Daneben beschreibt das Buch die Krankheit, die Schmerztherapie, die langsamen Veränderungen des Körpers, die Höhen und Tiefen im Alltag mit einem schwerkranken Menschen. Wachphasen wechseln mit Schlafphasen ab. Letztere werden länger, die Mutter zieht sich aus dem Leben zurück. „Der Tod braucht Zeit, er duldet keine Eile, er duldet nichts anderes neben sich.“ (Epub S. 64)

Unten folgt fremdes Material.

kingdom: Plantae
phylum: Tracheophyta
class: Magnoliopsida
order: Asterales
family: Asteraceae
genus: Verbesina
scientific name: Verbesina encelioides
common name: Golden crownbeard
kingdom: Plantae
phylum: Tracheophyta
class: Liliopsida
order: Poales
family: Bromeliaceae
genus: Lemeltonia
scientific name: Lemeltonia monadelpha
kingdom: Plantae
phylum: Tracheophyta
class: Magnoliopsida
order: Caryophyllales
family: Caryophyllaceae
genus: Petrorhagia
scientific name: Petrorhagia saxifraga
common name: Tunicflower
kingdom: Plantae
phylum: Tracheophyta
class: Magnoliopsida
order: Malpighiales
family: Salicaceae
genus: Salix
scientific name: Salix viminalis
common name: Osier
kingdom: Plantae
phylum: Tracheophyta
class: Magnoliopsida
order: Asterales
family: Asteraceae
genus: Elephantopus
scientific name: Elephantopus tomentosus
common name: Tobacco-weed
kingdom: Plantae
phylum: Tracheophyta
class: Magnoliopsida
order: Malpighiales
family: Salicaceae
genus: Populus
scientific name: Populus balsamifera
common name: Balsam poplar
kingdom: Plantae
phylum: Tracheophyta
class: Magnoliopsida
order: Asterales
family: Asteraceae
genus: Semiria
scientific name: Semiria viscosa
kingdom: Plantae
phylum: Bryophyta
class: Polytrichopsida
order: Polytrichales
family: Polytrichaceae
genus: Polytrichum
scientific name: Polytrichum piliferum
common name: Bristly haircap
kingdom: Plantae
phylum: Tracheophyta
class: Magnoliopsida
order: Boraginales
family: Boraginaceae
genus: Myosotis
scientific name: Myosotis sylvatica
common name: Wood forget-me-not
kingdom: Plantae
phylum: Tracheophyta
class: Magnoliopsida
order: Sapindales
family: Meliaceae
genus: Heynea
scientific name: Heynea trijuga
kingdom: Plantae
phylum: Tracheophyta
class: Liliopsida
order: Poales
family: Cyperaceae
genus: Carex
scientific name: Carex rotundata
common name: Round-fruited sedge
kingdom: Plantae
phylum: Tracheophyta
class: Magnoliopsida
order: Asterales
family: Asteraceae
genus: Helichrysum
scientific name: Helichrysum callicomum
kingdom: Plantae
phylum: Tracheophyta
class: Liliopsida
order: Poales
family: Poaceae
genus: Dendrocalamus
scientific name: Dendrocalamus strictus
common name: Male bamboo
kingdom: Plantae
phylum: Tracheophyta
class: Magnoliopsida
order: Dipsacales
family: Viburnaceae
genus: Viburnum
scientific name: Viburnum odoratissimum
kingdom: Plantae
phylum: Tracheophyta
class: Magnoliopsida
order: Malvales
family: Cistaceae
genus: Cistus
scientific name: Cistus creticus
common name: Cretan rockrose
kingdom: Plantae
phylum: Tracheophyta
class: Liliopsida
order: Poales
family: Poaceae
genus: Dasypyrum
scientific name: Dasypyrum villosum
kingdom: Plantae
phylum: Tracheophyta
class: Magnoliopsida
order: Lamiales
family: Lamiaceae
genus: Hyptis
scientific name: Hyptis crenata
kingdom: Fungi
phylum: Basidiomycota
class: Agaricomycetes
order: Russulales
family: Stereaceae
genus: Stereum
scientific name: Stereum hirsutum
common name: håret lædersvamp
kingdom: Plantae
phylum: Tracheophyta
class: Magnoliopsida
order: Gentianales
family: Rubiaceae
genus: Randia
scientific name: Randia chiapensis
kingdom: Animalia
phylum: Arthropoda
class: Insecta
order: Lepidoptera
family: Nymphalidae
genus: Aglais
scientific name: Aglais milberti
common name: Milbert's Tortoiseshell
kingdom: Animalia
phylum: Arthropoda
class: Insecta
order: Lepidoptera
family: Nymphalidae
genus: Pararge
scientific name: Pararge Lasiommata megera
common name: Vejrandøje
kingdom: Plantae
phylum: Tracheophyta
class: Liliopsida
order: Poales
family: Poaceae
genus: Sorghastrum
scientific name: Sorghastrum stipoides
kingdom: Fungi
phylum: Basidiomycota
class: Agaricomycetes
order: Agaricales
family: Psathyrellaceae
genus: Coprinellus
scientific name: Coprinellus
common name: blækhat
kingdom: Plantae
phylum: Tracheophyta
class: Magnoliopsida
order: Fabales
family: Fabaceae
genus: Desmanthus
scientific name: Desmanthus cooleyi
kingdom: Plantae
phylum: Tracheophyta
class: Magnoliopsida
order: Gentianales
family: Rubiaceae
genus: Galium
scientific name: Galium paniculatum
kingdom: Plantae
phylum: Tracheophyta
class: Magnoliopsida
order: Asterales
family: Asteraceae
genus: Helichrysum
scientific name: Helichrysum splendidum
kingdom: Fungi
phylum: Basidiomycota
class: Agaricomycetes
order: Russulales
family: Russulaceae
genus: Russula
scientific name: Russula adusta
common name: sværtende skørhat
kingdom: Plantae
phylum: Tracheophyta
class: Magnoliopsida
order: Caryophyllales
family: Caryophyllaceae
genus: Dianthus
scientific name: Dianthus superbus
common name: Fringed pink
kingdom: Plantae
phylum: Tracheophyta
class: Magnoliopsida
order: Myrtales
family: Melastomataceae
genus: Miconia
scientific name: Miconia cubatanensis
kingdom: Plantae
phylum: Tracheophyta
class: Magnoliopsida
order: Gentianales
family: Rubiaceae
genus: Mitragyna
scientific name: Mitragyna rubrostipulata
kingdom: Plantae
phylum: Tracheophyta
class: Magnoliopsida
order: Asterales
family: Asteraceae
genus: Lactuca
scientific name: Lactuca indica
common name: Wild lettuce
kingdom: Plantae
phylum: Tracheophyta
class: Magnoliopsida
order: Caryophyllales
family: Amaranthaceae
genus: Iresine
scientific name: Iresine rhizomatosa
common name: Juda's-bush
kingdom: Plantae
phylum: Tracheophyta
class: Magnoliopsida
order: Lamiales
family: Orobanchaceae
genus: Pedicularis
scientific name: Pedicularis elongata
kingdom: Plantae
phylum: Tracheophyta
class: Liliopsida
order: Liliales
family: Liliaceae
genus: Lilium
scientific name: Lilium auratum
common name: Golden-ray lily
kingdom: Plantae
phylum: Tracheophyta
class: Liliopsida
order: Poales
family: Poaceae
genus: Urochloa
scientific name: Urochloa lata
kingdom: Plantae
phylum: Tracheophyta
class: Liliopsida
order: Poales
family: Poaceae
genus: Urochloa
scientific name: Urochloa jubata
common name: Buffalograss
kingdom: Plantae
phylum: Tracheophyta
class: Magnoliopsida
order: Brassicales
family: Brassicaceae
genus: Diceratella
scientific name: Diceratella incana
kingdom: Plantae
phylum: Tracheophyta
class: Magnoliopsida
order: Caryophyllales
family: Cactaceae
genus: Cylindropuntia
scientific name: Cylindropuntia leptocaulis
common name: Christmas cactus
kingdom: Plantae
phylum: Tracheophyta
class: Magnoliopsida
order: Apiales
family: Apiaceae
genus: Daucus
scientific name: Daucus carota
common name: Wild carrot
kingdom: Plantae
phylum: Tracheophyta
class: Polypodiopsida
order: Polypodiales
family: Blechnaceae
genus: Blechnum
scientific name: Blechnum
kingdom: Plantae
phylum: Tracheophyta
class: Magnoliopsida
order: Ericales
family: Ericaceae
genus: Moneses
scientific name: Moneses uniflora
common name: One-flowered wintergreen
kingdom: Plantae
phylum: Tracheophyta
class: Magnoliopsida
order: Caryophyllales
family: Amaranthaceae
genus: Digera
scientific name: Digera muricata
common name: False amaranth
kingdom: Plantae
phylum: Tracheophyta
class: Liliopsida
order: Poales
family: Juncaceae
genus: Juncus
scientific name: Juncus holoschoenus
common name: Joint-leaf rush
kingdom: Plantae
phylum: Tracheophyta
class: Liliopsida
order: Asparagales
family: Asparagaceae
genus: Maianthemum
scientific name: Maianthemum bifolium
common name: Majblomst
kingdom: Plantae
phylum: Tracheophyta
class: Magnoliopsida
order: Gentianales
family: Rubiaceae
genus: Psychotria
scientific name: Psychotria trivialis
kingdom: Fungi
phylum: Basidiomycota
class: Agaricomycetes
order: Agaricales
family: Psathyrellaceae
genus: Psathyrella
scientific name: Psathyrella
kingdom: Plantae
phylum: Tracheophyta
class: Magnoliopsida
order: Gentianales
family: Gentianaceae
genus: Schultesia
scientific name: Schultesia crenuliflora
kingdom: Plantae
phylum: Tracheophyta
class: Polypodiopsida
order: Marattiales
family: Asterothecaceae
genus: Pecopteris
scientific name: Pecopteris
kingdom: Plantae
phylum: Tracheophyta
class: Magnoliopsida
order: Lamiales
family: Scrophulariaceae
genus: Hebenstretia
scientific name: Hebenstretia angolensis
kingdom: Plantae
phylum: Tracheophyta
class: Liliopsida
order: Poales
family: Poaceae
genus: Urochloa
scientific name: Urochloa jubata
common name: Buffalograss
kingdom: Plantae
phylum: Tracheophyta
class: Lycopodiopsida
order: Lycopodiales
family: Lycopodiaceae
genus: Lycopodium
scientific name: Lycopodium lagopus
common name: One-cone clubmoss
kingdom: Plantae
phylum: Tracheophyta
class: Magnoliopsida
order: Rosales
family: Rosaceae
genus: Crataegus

Auch für die Tochter bedeutet der Dienst rund um die Uhr eine große Belastung. Anfangs wird sie noch stundenweise vom Bruder oder einer Nachbarin vertreten, später möchte die Kranke nur noch die Tochter in der Nähe haben, wehrt sich gegen eine entlastende Pflegerin. Diese Situation macht dünnhäutig und fordert enorm. Die Tochter ist nächste Angehörige, Pflegerin und Ärztin in einer Person – es ist bewundernswert, wie sie die Herausforderung annimmt, lediglich telefonisch assistiert von der Hausärztin und befreundeten Studienkollegen. „Die Minuten dehnen sich und doch erscheinen die vergehenden Stunden kurz, eine Zeit, die nirgends beginnt und nirgends endet. Ich kann dann einfach eine Weile dasitzen und nichts tun, fühle eine Gelassenheit dem Leben gegenüber und bin dankbar.“ (Epub S. 74)
Dieses Buch ist in einer warmherzigen, sensiblen Sprache verfasst, die die wechselhaften Emotionen und Erinnerungen stets auf den Punkt bringen. Die beiden Frauen teilen noch manch schönen Moment miteinander, sie freuen sich an der Natur, an Musik und alten Geschichten. Sie können sich verabschieden. Der Tochter wird klar, dass sie mit der Mutter den bedingungslosen Rückhalt der Herkunftsfamilie verlieren wird. „Wer wird an meinem Bett sitzen?“, fragt sie sich, gerade weil sie selbst keine Kinder hat.
Melitta Breznik gelingt es, ihrer Mutter den Tod in den eigenen vier Wänden zu ermöglichen. Dafür hat sie ihr eigenes Leben rund zwei Monate völlig hintenan gestellt. Sie konnte der Mutter einen letzten Liebesdienst erweisen, sie hat das Sterben aushalten können. Das ist heute nicht selbstverständlich in einer Welt, die das Lebensende gerne wegschiebt und ausklammert.
Diese Chronik des Abschieds ist ein wichtiges, ein sehr zeitloses Buch. Viel wird über Geburt und Leben geschrieben, über den Tod nur selten. Melitta Breznik hat hier ein Buch verfasst, das Hilfestellung geben und trösten kann. Die Bilder bei jedem Krebstod ähneln sich. Es ist ein Buch der leisen Töne. Die Sätze sind feinfühlig, intensiv, harmonisch, jedoch ohne Pathos und Gefühlsduselei. Es ist kein trauriges Buch, aber es macht nachdenklich. Der Erzählstil hat mich begeistert. Die Autorin hat sehr viel von ihren eigenen Erfahrungen preisgegeben und öffentlich gemacht. Dafür ist ihr zu danken.
„Mutter. Chronik eines Abschieds“ ist ein sehr liebevolles, intimes Portrait vom Abschiednehmen zweier Menschen, die bei aller Nähe und Verbundenheit auch schwierige Zeiten miteinander erlebt haben. Es ist absolut ehrlich und ungeschönt. Es steht berechtigt auf der Longlist zum österreichischen Buchpreis 2020. Unbedingt lesen!